Op 16 mei 2025 organiseerde het Leger des Heils het vrouwenevent Grow & Glow. Ik ving de dag in deze woorden en gaf ze met een afsluitend optreden aan de gasten mee.
Sta op en schitter. Toen je vanmiddag binnenkwam mocht je meteen beginnen. Je stond direct in the picture, want een stralende vrouw staat klaar met een camera om je te fotograferen.
Ik twijfel even of ik mezelf op de foto zal laten zetten. “Ik zou het maar doen,” zegt een vrouw die me ziet kijken. “Waarom niet?”

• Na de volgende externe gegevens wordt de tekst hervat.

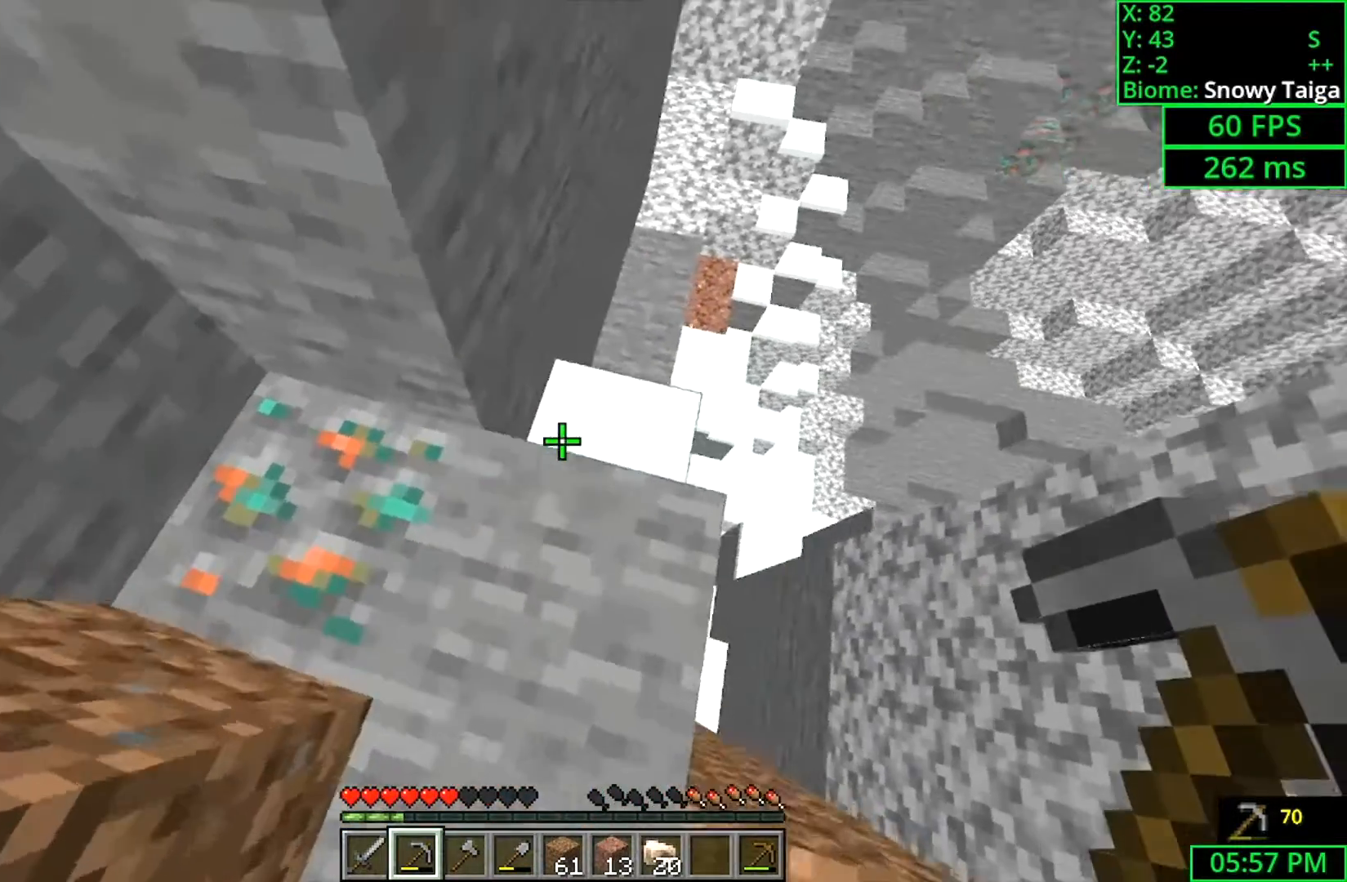
{"keys": ["w"], "mouse": [], "events": [[33, "shift", "down"], [100, "d", "down"], [267, "d", "up"], [467, "shift", "up"]]}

Tijd om workshops kiezen. Iedereen kiest verschillend, iedereen straalt verschillend. Schoonheid zoeken met je camera, met je kleding, balans zoeken met Tikva, in beweging komen met een boswandeling, silent disco…
Ik hoorde: “We doen silent disco!” “Ok,” zegt iemand. “Jullie gaan dansen, ik ga kijken.”
“Een workshop over balans zoeken,” zegt iemand tegen haar vriendin. “De agenda is zo vol. Zullen we daar iets over afspreken voor in 2027? Dan komt het wel goed met de balans.”
Iemand zegt: “Vrouwenrechten, dat is ook leuk!” Ik kan haar alleen maar gelijk geven. Ik vind vrouwenrechten ook heel leuk.
Ik vraag iemand: “Was het moeilijk kiezen?” Ze zegt: “Nee!” Ze laat haar briefjes zien. Twee verschillende workshops, allebei in ronde 1. Ze ruilt er gauw eentje om, de eerste les uit de workshops is al binnen: probeer niet op twee plekken tegelijk te zijn.
Er worden glowsticks uitgedeeld. Ik hoor iemand zeggen: “Je hebt te veel sieraden.” De glowstick lijkt er niet meer bij te passen om haar pols. Ik moet denken aan die uitspraak: ‘Vrouwen, laat u niet voorstaan op uiterlijk vertoon…’ De vrouw schuift haar drie armbanden opzij, de glowstick past er gewoon bij. Je kunt best genieten van schoonheid van sieraden en stralen tegelijk.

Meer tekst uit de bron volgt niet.